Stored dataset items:
= Beginning of Section =

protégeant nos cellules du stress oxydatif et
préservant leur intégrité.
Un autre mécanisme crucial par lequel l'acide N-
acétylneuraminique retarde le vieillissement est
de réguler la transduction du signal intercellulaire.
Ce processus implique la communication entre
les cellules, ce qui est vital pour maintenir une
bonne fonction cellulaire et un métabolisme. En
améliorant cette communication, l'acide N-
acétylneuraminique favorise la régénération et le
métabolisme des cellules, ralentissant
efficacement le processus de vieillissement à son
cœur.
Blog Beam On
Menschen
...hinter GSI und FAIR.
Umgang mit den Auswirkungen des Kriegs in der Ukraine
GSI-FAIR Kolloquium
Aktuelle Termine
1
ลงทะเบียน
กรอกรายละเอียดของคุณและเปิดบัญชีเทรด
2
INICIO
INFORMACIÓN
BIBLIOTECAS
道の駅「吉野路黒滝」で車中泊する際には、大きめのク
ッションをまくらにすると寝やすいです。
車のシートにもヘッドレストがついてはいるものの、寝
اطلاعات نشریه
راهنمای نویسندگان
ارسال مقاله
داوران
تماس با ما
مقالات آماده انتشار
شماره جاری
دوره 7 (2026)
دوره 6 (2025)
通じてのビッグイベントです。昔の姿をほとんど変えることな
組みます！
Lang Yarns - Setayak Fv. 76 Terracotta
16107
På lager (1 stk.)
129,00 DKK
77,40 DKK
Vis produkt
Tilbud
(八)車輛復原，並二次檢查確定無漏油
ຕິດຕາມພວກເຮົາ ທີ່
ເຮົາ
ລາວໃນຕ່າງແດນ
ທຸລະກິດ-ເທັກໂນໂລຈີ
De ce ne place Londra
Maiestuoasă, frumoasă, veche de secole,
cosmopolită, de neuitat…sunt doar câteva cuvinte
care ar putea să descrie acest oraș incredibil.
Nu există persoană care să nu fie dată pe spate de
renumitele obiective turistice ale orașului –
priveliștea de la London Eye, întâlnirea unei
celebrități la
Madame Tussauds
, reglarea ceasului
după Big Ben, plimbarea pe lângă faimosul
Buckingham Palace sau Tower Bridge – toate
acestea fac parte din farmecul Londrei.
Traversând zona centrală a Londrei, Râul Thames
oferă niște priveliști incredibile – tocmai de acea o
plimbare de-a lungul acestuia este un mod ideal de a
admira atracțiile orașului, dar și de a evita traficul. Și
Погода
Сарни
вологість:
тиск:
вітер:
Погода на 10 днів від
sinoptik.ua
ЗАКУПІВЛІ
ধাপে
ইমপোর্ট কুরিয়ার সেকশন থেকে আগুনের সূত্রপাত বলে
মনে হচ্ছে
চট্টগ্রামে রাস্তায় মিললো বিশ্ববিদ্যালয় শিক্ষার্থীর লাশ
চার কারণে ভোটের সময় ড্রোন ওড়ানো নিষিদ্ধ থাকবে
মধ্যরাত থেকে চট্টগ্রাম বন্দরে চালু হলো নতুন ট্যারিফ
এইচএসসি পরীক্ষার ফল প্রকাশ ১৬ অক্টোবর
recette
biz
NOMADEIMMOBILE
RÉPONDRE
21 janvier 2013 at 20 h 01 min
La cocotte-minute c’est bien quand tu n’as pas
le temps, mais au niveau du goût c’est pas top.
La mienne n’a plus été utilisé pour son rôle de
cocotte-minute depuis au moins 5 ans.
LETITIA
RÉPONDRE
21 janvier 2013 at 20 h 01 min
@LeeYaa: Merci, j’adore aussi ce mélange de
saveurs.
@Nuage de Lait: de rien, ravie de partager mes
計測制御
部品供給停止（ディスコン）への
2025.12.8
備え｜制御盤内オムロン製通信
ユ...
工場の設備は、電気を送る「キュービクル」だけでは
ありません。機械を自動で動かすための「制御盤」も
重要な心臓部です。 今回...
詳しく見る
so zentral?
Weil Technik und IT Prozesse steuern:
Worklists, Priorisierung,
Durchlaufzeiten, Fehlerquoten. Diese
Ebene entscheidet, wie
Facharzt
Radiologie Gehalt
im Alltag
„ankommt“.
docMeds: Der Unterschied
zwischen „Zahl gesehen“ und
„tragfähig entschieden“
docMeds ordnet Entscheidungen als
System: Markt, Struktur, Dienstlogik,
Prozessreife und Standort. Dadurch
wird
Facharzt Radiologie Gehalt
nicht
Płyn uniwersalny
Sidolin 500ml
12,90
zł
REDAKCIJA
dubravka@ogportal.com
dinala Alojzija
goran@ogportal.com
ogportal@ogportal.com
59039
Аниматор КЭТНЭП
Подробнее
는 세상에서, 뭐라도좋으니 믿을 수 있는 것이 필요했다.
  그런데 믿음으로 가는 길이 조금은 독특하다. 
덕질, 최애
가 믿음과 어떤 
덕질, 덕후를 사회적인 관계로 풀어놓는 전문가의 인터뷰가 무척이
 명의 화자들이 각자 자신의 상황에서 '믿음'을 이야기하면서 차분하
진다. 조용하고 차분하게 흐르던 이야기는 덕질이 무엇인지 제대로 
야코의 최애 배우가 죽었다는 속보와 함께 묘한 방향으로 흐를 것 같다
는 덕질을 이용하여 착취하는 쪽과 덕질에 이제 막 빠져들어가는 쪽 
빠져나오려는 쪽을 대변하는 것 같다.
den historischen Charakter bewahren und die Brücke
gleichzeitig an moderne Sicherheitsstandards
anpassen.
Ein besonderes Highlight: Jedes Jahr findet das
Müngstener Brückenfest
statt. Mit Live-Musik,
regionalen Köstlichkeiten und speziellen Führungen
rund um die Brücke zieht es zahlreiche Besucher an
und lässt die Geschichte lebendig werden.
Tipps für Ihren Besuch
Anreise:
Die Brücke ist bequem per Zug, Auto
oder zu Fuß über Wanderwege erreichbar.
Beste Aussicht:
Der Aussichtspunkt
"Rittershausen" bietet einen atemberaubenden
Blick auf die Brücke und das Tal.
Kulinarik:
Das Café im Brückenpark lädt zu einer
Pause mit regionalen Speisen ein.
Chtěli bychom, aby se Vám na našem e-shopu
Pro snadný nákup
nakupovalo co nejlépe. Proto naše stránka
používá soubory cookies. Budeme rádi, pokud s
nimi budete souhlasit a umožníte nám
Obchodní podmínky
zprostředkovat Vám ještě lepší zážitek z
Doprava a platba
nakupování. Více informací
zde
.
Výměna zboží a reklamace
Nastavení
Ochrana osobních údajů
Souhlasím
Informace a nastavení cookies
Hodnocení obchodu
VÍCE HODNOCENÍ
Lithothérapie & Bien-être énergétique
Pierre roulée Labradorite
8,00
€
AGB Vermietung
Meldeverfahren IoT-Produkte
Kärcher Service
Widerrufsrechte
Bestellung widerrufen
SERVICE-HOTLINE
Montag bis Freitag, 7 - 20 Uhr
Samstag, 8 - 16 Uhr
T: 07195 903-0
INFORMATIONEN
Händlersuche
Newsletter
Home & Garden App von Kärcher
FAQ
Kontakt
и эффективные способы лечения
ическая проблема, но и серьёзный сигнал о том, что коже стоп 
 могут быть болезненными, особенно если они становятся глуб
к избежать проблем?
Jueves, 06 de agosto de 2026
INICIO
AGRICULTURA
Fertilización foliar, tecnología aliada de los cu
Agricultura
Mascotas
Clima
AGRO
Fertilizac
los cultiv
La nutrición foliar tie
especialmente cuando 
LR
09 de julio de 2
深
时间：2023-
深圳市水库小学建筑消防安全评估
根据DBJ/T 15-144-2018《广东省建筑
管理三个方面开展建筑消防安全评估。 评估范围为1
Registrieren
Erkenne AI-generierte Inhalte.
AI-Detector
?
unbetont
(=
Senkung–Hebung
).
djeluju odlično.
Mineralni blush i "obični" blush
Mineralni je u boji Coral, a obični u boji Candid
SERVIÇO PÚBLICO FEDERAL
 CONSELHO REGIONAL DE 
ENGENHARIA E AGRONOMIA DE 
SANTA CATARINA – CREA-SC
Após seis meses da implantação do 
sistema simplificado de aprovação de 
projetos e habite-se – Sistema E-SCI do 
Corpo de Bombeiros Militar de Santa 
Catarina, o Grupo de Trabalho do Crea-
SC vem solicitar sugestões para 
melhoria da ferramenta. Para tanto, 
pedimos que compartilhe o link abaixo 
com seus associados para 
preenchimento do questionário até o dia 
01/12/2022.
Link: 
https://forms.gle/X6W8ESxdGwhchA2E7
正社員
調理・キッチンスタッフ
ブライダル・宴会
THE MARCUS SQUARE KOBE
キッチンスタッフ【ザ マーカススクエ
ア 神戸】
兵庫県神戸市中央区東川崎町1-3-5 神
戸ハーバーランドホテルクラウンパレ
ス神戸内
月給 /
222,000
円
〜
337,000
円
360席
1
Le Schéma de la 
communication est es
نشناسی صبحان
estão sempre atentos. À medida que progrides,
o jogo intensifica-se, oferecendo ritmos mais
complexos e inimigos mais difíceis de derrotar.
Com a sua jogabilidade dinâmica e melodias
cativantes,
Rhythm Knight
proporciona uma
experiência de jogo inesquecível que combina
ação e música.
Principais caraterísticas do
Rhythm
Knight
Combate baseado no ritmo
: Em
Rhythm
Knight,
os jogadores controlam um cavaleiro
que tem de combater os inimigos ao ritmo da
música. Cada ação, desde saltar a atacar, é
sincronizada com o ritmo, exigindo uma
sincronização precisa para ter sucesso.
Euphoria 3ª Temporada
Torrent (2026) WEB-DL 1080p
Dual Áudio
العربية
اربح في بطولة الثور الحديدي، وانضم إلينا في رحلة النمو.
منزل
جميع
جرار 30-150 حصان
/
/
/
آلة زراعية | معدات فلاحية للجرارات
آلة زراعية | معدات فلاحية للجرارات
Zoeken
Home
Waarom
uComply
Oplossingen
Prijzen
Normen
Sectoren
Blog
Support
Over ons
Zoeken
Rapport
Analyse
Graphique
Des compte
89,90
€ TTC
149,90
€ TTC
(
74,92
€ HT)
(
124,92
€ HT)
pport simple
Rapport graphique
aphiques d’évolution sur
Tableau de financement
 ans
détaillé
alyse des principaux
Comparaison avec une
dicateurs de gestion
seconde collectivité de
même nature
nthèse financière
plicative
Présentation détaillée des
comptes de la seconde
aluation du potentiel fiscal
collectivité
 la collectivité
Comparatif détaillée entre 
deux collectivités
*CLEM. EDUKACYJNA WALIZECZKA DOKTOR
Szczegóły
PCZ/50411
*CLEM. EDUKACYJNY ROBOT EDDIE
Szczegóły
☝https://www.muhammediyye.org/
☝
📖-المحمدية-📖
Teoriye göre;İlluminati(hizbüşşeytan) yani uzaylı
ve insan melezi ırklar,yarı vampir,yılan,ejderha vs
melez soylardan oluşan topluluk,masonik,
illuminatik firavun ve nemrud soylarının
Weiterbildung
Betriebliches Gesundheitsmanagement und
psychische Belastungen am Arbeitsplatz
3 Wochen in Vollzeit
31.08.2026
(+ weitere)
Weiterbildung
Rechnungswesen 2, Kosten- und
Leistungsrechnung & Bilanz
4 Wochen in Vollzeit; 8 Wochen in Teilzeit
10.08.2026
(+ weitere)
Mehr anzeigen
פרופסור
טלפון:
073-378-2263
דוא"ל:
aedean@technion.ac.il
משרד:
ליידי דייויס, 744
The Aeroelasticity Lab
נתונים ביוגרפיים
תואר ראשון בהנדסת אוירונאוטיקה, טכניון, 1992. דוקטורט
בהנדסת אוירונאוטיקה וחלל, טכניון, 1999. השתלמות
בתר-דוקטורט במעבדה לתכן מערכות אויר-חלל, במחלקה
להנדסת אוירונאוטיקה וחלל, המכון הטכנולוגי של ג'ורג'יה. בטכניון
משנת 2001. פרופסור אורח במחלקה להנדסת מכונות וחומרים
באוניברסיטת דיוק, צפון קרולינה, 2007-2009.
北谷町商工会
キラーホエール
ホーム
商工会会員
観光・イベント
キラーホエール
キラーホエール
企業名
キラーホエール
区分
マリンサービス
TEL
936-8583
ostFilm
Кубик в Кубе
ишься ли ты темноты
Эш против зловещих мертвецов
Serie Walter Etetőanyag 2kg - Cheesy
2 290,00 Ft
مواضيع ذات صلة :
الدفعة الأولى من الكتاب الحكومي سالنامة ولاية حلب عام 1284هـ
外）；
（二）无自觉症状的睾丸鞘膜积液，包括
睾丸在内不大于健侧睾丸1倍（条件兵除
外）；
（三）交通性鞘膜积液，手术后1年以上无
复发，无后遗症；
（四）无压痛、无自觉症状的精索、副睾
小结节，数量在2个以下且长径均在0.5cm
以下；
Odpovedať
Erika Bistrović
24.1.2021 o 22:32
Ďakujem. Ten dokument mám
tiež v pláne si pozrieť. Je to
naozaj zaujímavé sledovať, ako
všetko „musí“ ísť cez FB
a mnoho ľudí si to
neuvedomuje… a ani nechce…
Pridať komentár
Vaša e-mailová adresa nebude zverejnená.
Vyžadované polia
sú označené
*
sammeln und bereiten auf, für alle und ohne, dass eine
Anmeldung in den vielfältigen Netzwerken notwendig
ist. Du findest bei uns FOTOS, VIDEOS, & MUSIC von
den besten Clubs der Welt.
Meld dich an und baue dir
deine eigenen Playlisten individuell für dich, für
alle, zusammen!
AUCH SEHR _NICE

= End of Section =

Exercise description.
Every line above in which the word "CLEM" is present must be copied into the answer.

Solution.
*CLEM. EDUKACYJNA WALIZECZKA DOKTOR
*CLEM. EDUKACYJNY ROBOT EDDIE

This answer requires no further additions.